Monthly Archives: July 2009

Iconoclast: A Neuroscientist Reveals How to Think Differently

Because i really enjoyed managing humans i bought another book mentionned by Joel Spolsky: Iconoclast: A Neuroscientist Reveals How to Think Differently. This book would be an excellent read at the pool on a holiday location, but at home it was nothing more than an entertaining read. Not really recommended.

Small modification to achieve better modularity with Prism

I have been experimenting with WPF and Prism (Composite Application Guidance for WPF and Silverlight) and ran into a major issue: modularity. Here is an excerpt from the documentation:

Modules have explicit boundaries, typically by subsystem or feature. Having these boundaries makes it easier for separate teams to develop modules. On large applications, teams may be organized by cross-cutting capabilities in addition to being organized by a specific subsystem or feature. For example, there may be a team assigned to shared components of the application, such as the shell or the common infrastructure module.

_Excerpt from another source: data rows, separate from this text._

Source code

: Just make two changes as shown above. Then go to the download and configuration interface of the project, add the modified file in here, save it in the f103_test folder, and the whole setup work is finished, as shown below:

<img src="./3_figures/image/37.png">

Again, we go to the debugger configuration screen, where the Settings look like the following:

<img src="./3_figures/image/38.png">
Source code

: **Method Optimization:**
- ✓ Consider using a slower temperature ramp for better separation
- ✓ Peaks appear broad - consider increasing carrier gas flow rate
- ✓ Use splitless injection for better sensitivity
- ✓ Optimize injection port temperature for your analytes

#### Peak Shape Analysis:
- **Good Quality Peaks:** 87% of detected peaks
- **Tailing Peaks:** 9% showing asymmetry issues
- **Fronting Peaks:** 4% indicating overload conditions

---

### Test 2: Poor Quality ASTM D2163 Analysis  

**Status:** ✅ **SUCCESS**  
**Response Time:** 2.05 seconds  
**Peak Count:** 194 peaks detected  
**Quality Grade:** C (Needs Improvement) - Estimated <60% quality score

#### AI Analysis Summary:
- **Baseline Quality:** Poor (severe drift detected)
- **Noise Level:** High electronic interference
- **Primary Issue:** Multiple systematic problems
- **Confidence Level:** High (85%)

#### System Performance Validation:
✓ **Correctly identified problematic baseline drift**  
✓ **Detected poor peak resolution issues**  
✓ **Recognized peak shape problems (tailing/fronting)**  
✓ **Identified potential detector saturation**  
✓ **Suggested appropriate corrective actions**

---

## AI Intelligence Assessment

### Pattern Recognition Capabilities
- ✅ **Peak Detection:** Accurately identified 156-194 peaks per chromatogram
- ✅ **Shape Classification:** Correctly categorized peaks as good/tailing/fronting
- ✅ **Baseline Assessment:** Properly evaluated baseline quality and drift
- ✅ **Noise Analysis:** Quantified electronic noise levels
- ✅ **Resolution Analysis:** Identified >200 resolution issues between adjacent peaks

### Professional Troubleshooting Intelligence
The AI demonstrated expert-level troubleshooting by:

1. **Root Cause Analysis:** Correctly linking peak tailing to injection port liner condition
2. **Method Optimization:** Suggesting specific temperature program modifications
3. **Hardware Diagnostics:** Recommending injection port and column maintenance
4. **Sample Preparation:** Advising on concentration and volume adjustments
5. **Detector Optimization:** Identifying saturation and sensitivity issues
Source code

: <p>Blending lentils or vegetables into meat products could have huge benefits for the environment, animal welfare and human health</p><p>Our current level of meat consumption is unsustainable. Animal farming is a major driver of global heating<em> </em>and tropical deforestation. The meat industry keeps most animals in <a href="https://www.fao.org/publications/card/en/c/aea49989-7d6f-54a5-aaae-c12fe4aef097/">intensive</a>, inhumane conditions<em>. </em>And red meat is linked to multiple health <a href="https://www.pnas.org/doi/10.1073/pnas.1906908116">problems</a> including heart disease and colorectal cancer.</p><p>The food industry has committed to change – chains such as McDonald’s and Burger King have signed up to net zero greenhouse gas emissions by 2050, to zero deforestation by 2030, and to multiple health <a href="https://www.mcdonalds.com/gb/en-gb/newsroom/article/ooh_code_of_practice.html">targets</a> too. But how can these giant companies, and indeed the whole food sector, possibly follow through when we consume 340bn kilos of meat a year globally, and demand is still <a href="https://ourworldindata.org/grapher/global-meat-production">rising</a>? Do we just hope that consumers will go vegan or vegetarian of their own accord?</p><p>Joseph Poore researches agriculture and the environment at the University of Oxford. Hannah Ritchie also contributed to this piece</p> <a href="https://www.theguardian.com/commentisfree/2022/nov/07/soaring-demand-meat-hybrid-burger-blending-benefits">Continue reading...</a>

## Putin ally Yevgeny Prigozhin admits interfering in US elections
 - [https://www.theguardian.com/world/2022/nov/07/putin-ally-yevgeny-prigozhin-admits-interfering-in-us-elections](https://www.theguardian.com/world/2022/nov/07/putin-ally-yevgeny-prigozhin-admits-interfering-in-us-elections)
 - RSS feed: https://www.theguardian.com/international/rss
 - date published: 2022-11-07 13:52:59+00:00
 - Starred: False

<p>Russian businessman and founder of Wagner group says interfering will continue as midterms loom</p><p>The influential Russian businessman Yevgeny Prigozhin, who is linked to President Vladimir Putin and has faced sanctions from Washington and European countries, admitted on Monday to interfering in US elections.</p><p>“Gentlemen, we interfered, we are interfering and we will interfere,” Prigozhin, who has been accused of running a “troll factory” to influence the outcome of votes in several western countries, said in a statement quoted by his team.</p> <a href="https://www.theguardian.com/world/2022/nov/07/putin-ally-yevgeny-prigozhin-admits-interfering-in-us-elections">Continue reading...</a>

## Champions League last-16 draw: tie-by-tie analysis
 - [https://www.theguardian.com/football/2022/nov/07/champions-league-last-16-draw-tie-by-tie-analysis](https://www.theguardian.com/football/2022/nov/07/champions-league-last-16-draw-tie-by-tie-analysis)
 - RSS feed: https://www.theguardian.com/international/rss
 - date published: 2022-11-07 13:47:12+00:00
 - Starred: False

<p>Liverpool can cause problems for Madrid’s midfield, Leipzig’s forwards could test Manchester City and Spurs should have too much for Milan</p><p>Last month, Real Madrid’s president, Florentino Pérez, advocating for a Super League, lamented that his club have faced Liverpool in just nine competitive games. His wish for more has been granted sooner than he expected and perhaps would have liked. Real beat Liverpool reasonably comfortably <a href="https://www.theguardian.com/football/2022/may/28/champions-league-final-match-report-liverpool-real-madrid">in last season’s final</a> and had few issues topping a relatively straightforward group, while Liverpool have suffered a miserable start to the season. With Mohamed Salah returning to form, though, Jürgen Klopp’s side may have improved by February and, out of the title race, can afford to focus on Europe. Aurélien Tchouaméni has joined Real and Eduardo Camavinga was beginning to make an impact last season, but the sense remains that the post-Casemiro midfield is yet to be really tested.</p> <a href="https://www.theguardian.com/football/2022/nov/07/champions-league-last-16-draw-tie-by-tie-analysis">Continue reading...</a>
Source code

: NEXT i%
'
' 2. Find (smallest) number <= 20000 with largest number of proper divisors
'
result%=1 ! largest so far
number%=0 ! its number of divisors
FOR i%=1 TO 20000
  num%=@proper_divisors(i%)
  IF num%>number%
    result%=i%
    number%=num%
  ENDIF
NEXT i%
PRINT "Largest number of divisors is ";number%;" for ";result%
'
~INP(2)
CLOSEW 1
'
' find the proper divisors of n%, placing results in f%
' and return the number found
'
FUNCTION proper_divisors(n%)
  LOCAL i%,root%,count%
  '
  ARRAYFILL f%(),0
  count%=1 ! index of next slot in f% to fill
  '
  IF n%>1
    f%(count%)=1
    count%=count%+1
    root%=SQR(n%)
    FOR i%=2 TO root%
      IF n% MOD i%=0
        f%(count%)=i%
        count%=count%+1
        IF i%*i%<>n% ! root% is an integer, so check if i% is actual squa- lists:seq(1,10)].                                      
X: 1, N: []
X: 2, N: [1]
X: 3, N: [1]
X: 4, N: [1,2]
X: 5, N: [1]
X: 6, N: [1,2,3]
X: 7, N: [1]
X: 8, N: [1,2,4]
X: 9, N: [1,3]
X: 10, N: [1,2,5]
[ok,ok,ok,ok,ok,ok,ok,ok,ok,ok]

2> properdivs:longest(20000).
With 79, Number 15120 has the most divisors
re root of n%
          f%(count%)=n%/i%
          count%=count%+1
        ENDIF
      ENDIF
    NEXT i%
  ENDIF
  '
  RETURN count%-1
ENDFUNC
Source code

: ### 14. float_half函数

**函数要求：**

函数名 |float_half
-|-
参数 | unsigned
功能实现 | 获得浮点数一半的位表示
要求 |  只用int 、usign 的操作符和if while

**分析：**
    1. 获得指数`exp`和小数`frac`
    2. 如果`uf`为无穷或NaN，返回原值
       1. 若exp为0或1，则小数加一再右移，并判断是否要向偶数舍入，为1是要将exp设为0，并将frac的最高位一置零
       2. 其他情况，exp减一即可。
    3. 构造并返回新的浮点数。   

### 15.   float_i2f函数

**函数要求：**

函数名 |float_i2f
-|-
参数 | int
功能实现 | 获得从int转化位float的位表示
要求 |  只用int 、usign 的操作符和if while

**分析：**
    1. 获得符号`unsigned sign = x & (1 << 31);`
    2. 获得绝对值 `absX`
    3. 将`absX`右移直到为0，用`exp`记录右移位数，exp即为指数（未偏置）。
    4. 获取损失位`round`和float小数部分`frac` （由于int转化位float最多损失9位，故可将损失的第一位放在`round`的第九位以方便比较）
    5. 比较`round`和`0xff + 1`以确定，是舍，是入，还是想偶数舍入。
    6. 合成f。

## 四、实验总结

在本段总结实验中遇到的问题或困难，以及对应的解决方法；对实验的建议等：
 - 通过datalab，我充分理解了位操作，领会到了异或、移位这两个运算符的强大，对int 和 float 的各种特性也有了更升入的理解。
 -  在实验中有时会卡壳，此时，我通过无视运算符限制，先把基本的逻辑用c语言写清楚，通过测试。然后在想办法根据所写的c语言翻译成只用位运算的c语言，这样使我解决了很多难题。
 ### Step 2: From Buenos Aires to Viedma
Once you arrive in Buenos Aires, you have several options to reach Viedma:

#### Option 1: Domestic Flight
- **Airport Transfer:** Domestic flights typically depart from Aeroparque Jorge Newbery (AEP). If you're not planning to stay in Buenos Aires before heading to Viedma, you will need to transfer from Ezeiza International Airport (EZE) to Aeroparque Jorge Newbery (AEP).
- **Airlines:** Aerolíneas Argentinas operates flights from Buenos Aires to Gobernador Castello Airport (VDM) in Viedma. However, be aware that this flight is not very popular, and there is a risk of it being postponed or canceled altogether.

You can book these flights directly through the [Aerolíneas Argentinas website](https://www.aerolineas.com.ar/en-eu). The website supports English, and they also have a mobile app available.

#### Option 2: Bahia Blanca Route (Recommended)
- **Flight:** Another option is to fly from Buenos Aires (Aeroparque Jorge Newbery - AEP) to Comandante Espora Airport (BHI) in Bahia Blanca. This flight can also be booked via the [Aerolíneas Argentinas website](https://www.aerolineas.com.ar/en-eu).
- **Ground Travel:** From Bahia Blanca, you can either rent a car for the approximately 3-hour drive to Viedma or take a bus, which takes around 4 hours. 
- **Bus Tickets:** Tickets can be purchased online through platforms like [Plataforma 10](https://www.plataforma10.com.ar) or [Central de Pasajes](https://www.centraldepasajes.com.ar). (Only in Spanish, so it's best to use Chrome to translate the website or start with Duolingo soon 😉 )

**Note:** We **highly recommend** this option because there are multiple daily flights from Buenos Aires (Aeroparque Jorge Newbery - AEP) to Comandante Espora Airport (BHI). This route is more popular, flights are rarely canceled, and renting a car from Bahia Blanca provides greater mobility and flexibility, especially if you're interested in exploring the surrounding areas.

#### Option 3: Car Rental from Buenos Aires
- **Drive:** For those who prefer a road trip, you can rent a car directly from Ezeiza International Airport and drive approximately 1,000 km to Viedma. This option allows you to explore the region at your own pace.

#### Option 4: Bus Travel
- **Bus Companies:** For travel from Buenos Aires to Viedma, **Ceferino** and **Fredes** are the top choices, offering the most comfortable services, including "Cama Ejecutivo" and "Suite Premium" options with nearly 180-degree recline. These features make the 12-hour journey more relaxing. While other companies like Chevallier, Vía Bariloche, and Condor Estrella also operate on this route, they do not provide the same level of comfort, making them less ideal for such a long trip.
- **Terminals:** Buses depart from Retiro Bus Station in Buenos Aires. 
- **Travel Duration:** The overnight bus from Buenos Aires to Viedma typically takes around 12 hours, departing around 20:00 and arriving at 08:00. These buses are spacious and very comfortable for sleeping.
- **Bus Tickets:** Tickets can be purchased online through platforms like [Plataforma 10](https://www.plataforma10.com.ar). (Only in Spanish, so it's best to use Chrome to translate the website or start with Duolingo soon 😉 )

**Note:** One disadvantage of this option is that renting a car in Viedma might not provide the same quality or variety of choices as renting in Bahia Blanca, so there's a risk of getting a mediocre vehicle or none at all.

The Modularity quick start solution uses the DirectoryModuleCatalog to discover modules. The module projects have a build event that copy their output to a single Modules folder:

xcopy "$(TargetDir)*.*" "$(SolutionDir)DirectoryLookupModularity\$(OutDir)Modules\" /Y

This means that if two modules output a file with the same name, one of the two will get lost :( . In order to avoid this we create a directory per module:

xcopy "$(TargetDir)*.*" "$(SolutionDir)DirectoryLookupModularity\$(OutDir)Modules\$(TargetName)\" /Y

To make this work we have to modify the catalog a little:

protected override void InnerLoad()
{
 if (string.IsNullOrEmpty(this.ModulePath))
 throw new InvalidOperationException(Resources.ModulePathCannotBeNullOrEmpty);

 if (!Directory.Exists(this.ModulePath))
  throw new InvalidOperationException(string.Format(CultureInfo.CurrentCulture, Resources.DirectoryNotFound, this.ModulePath));

 foreach (var assemblyFile in Directory.GetFiles(this.ModulePath, "*.dll", SearchOption.AllDirectories))
 {
  var privateBinPath = Path.GetFullPath(Path.GetDirectoryName(assemblyFile));
  var childDomain = this.BuildChildDomain(AppDomain.CurrentDomain, privateBinPath);

  try
  {
   var loaderType = typeof(InnerModuleInfoLoader);
   if (loaderType.Assembly == null) continue;
   var loader = (InnerModuleInfoLoader)childDomain.CreateInstanceFromAndUnwrap(loaderType.Assembly.Location, loaderType.FullName);
   loader.LoadAssembly(assemblyFile);
   this.Items.AddRange(loader.GetModuleInfos());
  }
 }
finally
{
  AppDomain.Unload(childDomain);
 }
}

As long as we don’t use (unsigned and different) assembly files with the same name in different modules we will have a working solution.

Enterprise Integration Patterns: Designing, Building, and Deploying Messaging Solutions

A while ago we had a session on messaging at ALT.NET Belgium and it was then that i decided i should order my copy of Enterprise Integration Patterns: Designing, Building, and Deploying Messaging Solutions. I found first half of the book pretty interesting but got bored around chapter 8 and skipped some sections from there. All in all this book this book is pretty good and if you know a thing or two about TCP/IP implementations you might even recognize some patterns in a different problem space.